Dr. Sutton was an adjunct professor of geosciences at the University of Missouri-Kansas City; co-established the UMKC geosciences museum in 1973; and received an honorary doctor of sciences degree from UMKC in 1975. Beginning in 1980, he was an adjunct professor of ophthalmology at UMKC, and he helped design a deck of playing cards for the partially sighted. In 1981, he co-founded the Low Vision Clinic at Truman Medical Center in Kansas City.
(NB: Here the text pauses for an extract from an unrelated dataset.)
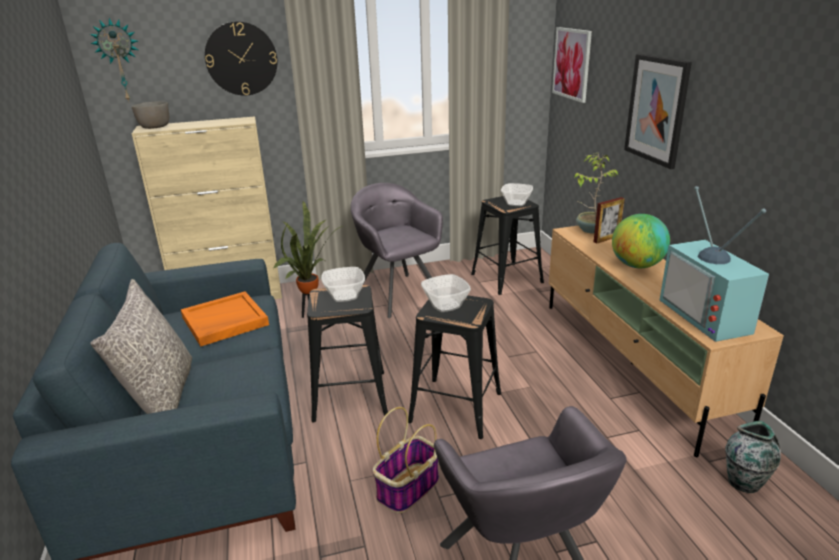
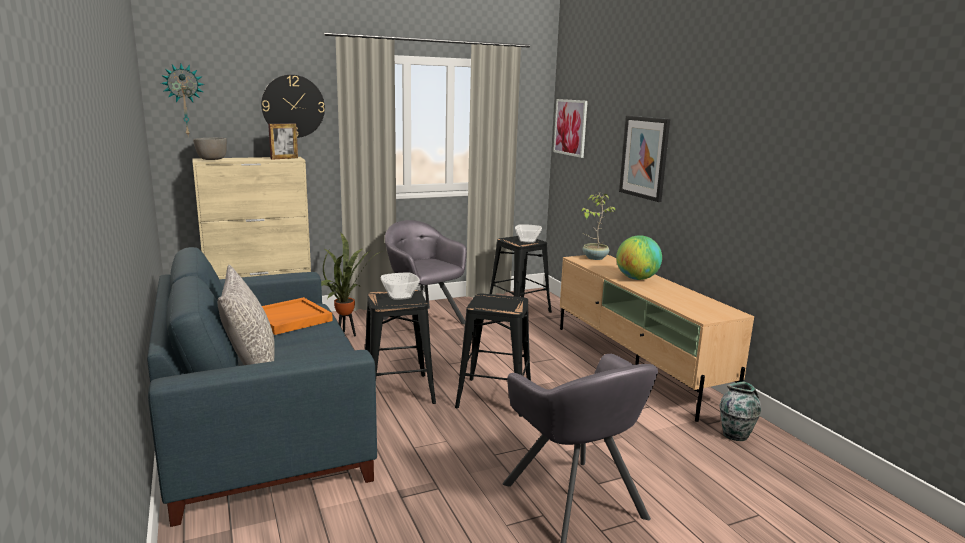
camera: 10 degrees left, 10 degrees down
basket [373,407,439,513] -> none
bowl [421,274,471,312] -> none
picture frame [594,197,625,244] -> picture frame moved to [268,123,298,159]
television [660,186,769,342] -> none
He attended Yale University, received a master's degree in embryology from the University of Michigan in Ann Arbor and received his medical degree from the University of Michigan in 1929, when he was 21 years old. He served on the board of trustees of the Barstow School, a private independent school for girls located in Kansas City, Missouri, and was president of the board from 1956 to 1957. During World War II, he served as a major in the Army Medical Corps. On Sept. 28, 1935, he married the former Serena Anne Neel, and they had four children: Serena Lee Sutton (b. 1938); Richard Neel Sutton, M.D. (b. 1940); Anne Louise Sutton Canfield (b. 1945); and Elizabeth Ellison Sutton Benefiel (b. 1950).

As father and son same the same name, occupation, and similar careers they are often hard to distinguish.
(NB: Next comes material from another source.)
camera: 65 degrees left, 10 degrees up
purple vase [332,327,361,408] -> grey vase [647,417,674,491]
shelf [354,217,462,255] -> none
Sutton Jr was born in Kansas City on 11 May 1908. He attended Yale University for one year and then pursued studies at the University of Michigan. He earned a master's degree in embryology and an M.D. degree (1929) from the University of Michigan and went on to specialize in dermatology, joining his father's practice in Kansas City, Mo.

In 1935 he married Serena Anne Neel. In 1941, like his father, he was elected an Ordinary Fellow of the Royal Society of Edinburgh.
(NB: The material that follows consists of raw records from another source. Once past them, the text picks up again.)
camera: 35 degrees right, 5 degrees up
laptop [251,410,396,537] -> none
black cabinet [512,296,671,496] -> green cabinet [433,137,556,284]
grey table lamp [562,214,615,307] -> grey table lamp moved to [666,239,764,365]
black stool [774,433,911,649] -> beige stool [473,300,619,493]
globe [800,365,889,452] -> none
In the Second World War from 1943 to 1946 he served as a Major in the US Army.

In 1949 he succeeded his father as Professor of Dermatology at the University of Kansas.

He died on 30 August 1990 and was buried in Forest Hill Cemetery in Kansas City.

==Publications==

- Diseases of the Skin (1916)(Sr.)
- An African Holiday (1924)(Sr.)
- Tiger Trails in Southern Asia (1926)(Sr.)
- The Long Trek: around the World with Camera and Rifle (1930)(Sr.)
- Ontario Muskies (1931)(Sr.)
- An Arctic Safari (1932)(Sr.)
- An Introduction to Dermatology (1937)
- The Skin: A Handbook (Jr.)
- The Practitioner's Dermatology (Jr.)